— begin Information shown —
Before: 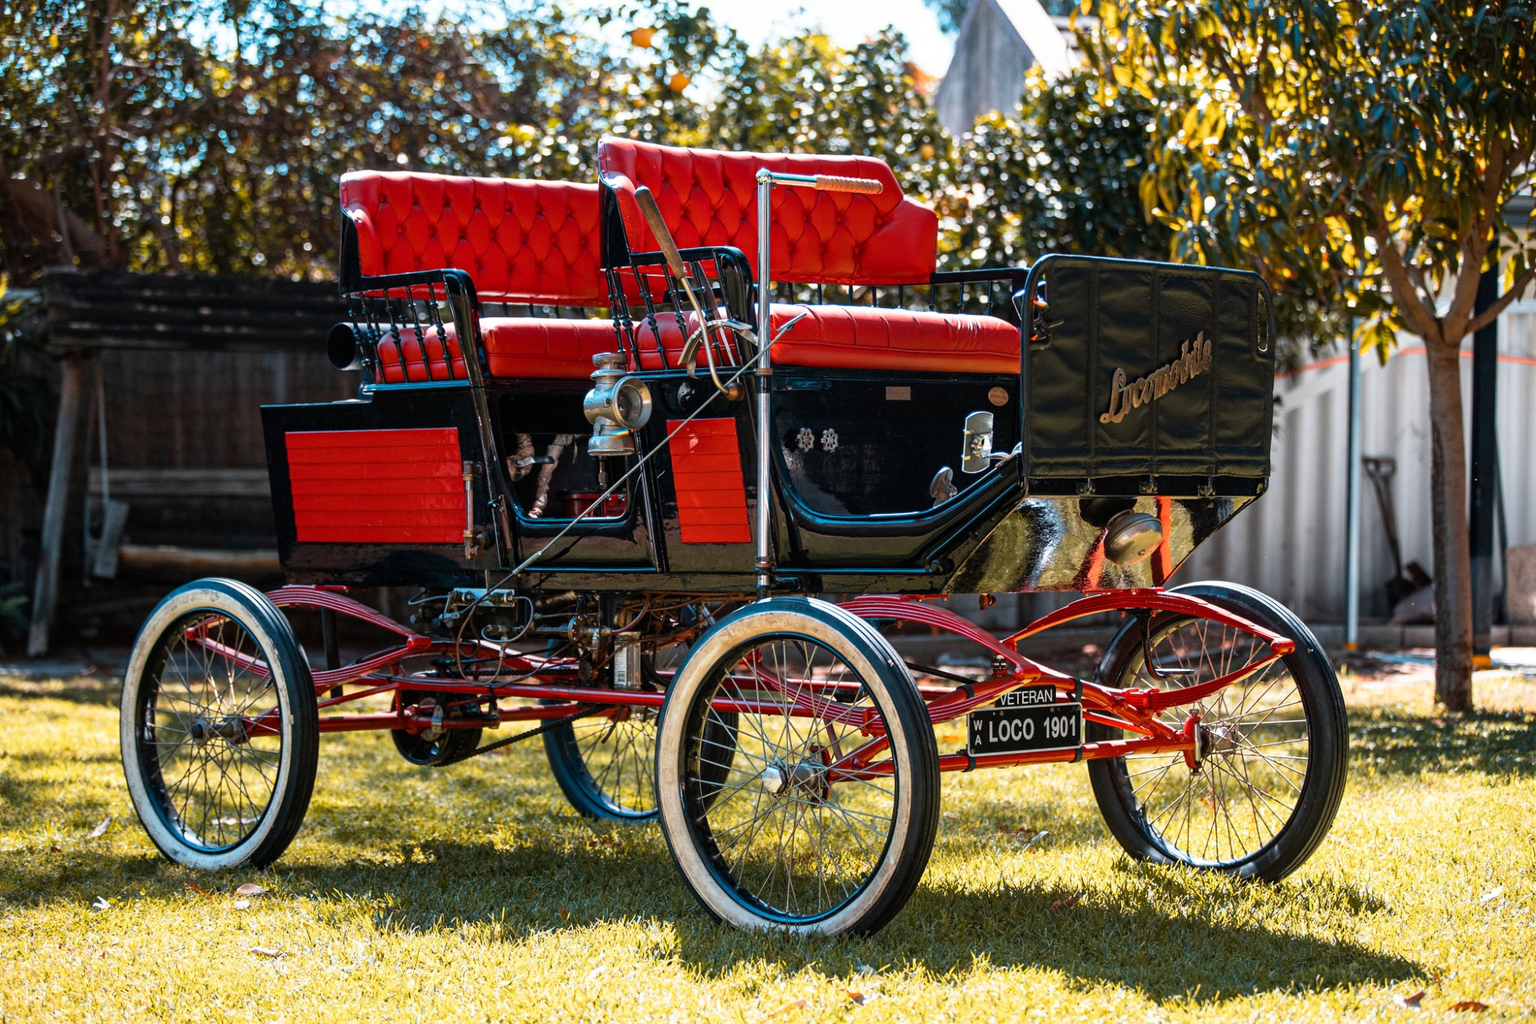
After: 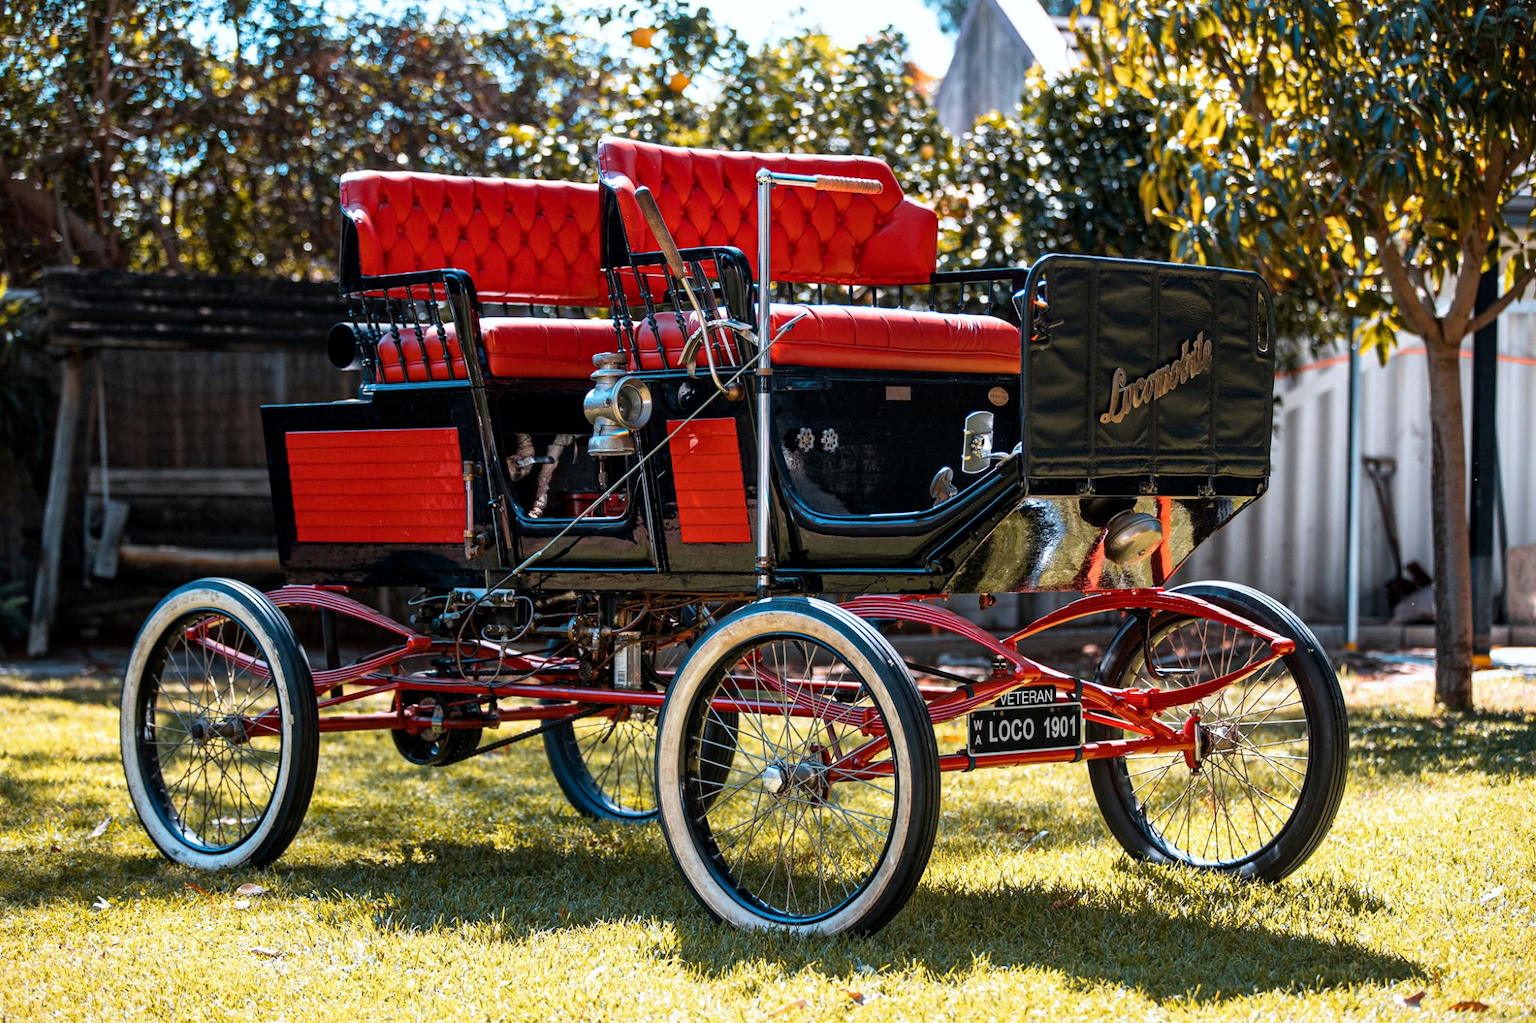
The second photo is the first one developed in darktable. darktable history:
white balance: red 0.98, blue 1.034
local contrast: mode bilateral grid, contrast 20, coarseness 50, detail 120%, midtone range 0.2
— end Information shown —
=== What you should do ===
Can you echo every line above word for word, without the pictures?

=== Solution to the problem ===
Before: 
After: 
The second photo is the first one developed in darktable. darktable history:
white balance: red 0.98, blue 1.034
local contrast: mode bilateral grid, contrast 20, coarseness 50, detail 120%, midtone range 0.2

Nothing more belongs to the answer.